Patricia avait souvent dit sa volonté de reposer au Chili le jour venu. C’est ce qui a été fait, mais qui peut accepter l’idée que ce jour était venu ?

*****

Aujourd’hui,

les questions restent entières :

Pourquoi Elsa et Patricia ont-elles été tuées ?

Pourquoi mon petit-fils a-t-il vécu le pire ?

Pourquoi ces attentats du 13 novembre ?

Ce procès permettra de dégager les réponses, j’en suis persuadé.

Mais,

monsieur le Président,

à la fin du mois de mai, le jugement une fois rendu,

nous n’en aurons pas fini.

D’autres questions sont là, qui ne relèvent pas de ce tribunal :

Quelles sont les causes profondes du terrorisme djihadiste ?

Comment le prévenir ?

Comment l’éradiquer ?… si cela est un jour possible.

Que faut-il changer dans ce monde pour que plus personne,

où que ce soit,

ne vive ce que nous vivons ?

J’ai en mémoire ce qu’a dit Rachid Benzine, auteur de « Nour, pourquoi n’ai-je rien vu venir ? ». Avec son autorisation, je le cite :

« Il est possible de détruire le territoire physique de Daesh. Mais le territoire des esprits, c’est une autre paire de manche ».

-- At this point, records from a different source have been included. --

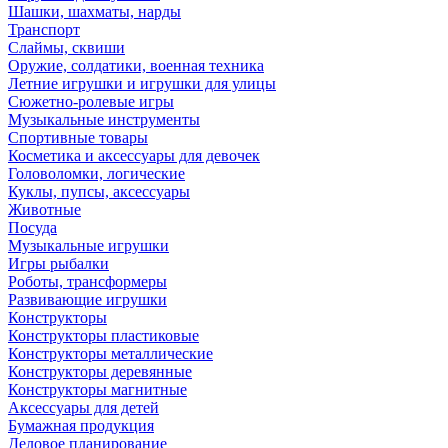
Шашки, шахматы, нарды
Транспорт
Слаймы, сквиши
Оружие, солдатики, военная техника
Летние игрушки и игрушки для улицы
Сюжетно-ролевые игры
Музыкальные инструменты
Спортивные товары
Косметика и аксессуары для девочек
Головоломки, логические
Куклы, пупсы, аксессуары
Животные
Посуда
Музыкальные игрушки
Игры рыбалки
Роботы, трансформеры
Развивающие игрушки
Конструкторы
Конструкторы пластиковые
Конструкторы металлические
Конструкторы деревянные
Конструкторы магнитные
Аксессуары для детей
Бумажная продукция
Деловое планирование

Je pense que là est le défi que doit relever notre humanité :

« Bousculer toutes les intelligences,…

les yeux de la curiosité, l’esprit de la raison, le cœur, grand ouverts »

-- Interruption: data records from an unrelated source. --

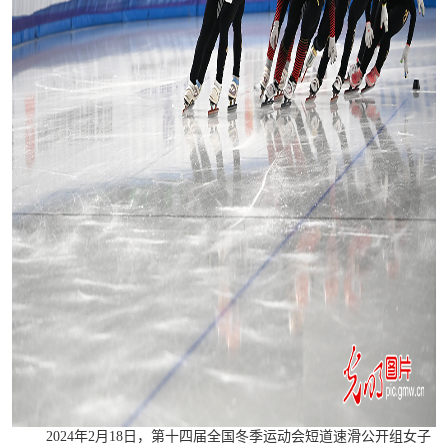
2024年2月18日，第十四届全国冬季运动会短道速滑公开组女子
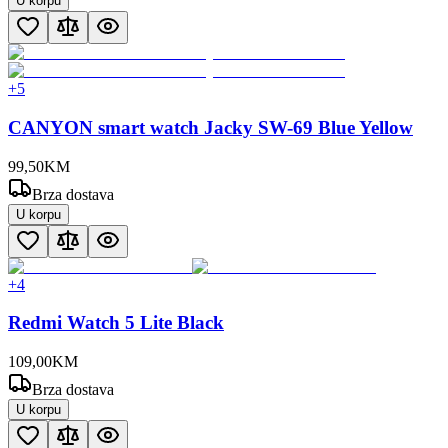
U korpu
+
5
CANYON smart watch Jacky SW-69 Blue Yellow
99
,
50
KM
Brza dostava
U korpu
+
4
Redmi Watch 5 Lite Black
109
,
00
KM
Brza dostava
U korpu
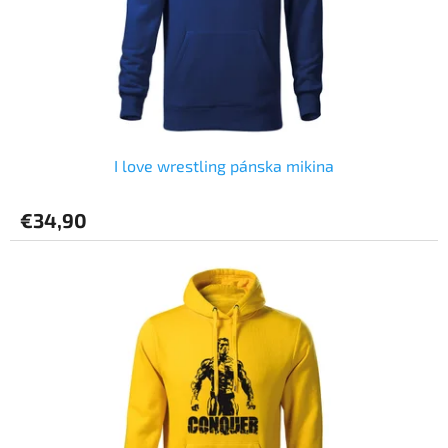
d
o
u
v
k
t
o
v
I love wrestling pánska mikina
€34,90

comme je le disais l’an passé, lors de l’hommage rendu dans ma ville à Samuel Paty.

*****

Pour terminer, Monsieur le Président,

Je veux dire ma conviction, toute simple :

Rien ne fera disparaître les victimes du 13 novembre,

au Stade de France,

sur les terrasses,

au Bataclan,

tuées

ou blessées dans leur chair et dans leur âme,

Rien ne fera disparaître Elsa et Patricia,

ni leur idéal de liberté et de justice.